EXERCISE DESCRIPTION — Which lines in the entries below contain the string "instances"? Select each one and copy it out in full.

INPUT DATA —
"""
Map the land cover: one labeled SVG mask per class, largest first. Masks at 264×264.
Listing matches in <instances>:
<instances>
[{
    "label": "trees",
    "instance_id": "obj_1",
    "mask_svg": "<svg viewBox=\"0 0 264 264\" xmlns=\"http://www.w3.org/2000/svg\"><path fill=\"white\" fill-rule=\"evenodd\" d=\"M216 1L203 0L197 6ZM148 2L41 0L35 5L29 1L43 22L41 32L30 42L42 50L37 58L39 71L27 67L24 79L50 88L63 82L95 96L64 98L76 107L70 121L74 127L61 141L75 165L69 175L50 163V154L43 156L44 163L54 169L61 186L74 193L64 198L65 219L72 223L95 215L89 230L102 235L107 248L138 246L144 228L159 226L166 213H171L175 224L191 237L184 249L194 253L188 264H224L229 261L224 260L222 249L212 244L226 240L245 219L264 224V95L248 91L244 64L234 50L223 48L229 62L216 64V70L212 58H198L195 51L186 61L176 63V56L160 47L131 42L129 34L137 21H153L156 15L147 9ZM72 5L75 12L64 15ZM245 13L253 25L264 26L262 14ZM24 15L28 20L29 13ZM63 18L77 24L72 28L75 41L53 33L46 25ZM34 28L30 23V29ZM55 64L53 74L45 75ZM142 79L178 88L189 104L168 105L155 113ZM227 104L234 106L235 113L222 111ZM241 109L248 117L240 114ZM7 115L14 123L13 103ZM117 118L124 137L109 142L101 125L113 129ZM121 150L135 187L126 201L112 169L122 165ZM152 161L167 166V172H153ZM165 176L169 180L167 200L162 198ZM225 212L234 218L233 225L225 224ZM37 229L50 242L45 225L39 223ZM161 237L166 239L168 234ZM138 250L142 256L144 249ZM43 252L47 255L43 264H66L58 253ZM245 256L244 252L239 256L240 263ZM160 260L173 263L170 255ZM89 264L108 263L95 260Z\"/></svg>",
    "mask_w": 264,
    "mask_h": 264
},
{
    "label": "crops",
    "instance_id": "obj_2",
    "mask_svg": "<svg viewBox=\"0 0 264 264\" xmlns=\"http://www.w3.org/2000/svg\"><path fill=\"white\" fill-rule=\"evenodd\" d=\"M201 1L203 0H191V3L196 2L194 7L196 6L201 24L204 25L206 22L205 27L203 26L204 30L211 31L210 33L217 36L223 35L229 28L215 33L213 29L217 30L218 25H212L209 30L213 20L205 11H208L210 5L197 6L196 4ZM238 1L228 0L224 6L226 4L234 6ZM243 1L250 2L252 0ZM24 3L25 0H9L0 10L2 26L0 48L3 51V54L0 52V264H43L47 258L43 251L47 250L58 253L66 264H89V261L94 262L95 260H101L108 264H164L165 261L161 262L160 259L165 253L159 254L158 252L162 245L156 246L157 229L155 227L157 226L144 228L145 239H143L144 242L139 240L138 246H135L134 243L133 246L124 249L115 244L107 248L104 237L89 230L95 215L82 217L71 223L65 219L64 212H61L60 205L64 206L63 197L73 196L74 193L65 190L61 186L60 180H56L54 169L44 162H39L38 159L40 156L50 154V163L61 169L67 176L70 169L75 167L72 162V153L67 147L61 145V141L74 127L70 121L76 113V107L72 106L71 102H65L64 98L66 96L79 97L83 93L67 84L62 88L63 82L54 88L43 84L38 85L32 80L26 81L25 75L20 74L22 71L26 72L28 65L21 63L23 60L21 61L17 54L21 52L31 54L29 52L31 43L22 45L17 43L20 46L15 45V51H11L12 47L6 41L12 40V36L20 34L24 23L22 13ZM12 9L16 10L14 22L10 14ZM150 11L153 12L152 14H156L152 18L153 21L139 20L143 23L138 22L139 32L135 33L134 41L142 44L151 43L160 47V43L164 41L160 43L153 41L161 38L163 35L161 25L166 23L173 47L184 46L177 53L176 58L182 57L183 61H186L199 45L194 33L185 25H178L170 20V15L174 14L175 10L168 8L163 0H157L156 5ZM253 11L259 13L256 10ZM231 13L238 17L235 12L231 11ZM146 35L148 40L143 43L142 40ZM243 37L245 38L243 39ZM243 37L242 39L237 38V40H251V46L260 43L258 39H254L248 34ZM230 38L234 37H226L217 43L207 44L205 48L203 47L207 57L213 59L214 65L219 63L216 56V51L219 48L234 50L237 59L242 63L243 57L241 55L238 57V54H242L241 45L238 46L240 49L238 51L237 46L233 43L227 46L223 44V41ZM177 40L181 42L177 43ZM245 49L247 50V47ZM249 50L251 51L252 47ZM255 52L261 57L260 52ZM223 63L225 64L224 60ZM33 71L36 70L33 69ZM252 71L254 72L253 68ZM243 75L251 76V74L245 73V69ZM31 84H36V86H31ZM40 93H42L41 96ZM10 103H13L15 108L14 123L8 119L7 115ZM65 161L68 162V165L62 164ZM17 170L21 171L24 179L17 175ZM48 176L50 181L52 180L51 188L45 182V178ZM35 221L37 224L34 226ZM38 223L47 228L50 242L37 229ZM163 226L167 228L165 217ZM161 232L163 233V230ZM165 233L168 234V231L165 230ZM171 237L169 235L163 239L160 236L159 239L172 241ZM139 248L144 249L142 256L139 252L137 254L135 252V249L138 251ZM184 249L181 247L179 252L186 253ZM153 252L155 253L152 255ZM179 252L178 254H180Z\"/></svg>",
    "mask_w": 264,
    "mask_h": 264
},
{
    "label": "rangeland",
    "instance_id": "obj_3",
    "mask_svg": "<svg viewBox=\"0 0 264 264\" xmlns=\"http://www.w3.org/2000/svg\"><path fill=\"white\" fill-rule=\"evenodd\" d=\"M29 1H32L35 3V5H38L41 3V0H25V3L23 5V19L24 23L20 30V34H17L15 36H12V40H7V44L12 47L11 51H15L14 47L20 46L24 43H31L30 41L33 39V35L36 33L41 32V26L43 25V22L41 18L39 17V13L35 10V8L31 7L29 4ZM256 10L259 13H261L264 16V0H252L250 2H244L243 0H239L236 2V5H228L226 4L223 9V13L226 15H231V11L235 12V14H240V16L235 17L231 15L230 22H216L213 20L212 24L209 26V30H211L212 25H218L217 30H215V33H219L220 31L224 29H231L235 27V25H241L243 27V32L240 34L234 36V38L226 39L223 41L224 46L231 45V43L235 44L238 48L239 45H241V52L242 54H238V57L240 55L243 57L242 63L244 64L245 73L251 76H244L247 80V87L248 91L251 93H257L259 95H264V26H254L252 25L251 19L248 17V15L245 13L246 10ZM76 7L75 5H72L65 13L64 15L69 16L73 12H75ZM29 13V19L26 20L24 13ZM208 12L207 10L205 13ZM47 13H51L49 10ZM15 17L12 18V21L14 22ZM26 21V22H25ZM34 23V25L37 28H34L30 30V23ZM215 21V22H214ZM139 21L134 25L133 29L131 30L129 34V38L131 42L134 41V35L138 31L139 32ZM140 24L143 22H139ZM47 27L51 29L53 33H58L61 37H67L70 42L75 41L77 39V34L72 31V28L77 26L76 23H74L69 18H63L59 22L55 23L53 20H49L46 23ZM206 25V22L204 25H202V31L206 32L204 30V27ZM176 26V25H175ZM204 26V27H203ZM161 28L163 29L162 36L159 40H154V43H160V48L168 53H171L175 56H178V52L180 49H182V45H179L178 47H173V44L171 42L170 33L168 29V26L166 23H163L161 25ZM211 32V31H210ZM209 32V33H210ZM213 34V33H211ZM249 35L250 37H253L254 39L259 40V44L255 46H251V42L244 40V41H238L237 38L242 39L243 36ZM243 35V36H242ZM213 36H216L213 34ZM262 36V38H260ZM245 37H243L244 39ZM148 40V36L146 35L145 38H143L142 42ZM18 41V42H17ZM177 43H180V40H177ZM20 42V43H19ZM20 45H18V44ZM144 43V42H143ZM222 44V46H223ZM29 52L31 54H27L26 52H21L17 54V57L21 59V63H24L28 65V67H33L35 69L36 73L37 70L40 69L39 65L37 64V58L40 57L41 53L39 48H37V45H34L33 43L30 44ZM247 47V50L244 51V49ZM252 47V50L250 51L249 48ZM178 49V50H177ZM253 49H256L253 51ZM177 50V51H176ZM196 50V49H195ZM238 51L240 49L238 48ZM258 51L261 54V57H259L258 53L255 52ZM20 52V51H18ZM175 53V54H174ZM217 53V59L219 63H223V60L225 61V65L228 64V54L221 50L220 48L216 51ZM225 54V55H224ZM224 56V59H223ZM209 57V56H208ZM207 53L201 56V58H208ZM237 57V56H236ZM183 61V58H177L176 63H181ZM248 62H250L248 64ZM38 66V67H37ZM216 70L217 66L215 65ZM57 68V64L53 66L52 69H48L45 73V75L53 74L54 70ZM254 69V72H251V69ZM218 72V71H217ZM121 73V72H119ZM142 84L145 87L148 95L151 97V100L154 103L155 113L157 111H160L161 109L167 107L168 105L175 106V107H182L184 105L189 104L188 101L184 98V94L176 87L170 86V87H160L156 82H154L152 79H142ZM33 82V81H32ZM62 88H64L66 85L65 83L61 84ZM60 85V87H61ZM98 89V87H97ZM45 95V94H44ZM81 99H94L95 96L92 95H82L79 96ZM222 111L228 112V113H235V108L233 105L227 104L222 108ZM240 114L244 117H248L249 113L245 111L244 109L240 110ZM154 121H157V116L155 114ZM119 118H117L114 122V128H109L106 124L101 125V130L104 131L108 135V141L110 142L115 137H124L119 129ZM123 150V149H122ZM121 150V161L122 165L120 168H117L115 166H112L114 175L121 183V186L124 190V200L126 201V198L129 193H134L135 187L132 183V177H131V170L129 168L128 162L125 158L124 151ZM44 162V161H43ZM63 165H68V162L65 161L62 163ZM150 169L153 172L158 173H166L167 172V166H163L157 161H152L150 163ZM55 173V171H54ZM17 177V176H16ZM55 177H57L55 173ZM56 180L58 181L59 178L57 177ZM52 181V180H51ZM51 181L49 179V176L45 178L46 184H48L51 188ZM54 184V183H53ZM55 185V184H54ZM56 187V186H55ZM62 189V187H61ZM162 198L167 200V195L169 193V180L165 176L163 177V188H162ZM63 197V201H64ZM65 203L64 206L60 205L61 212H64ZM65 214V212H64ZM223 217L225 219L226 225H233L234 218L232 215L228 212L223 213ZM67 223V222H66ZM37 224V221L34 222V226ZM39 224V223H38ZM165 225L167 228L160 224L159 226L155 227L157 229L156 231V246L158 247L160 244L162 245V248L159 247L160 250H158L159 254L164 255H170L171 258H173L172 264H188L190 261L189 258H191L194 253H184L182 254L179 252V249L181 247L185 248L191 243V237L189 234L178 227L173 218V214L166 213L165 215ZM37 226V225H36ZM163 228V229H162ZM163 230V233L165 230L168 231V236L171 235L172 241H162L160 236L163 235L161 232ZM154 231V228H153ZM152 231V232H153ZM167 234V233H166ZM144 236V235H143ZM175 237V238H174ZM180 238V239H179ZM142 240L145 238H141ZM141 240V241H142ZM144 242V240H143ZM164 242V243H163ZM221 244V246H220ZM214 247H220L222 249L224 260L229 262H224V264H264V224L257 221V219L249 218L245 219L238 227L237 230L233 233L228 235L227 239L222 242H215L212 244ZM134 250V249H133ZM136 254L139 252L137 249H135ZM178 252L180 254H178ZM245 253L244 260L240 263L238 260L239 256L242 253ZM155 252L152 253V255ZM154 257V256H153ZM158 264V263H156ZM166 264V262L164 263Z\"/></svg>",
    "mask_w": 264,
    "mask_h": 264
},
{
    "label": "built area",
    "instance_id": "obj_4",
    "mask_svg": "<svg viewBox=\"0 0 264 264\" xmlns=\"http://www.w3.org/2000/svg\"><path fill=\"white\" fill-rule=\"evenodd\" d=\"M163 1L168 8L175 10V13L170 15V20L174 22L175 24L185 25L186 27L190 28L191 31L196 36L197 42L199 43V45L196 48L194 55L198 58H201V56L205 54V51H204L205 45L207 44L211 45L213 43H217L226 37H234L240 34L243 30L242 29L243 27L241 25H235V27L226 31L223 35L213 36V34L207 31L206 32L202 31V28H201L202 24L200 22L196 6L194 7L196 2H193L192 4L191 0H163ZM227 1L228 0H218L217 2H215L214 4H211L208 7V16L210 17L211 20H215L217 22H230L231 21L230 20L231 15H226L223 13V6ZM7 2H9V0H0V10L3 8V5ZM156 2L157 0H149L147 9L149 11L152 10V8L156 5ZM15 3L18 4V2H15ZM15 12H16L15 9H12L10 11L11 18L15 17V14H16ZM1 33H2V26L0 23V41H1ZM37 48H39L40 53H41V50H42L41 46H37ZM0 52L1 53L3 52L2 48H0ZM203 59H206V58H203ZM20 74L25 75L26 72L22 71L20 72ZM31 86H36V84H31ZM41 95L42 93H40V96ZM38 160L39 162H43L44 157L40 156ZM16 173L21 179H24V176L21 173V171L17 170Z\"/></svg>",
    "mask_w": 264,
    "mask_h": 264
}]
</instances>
"""
OUTPUT BELOW —
Listing matches in <instances>:
<instances>
</instances>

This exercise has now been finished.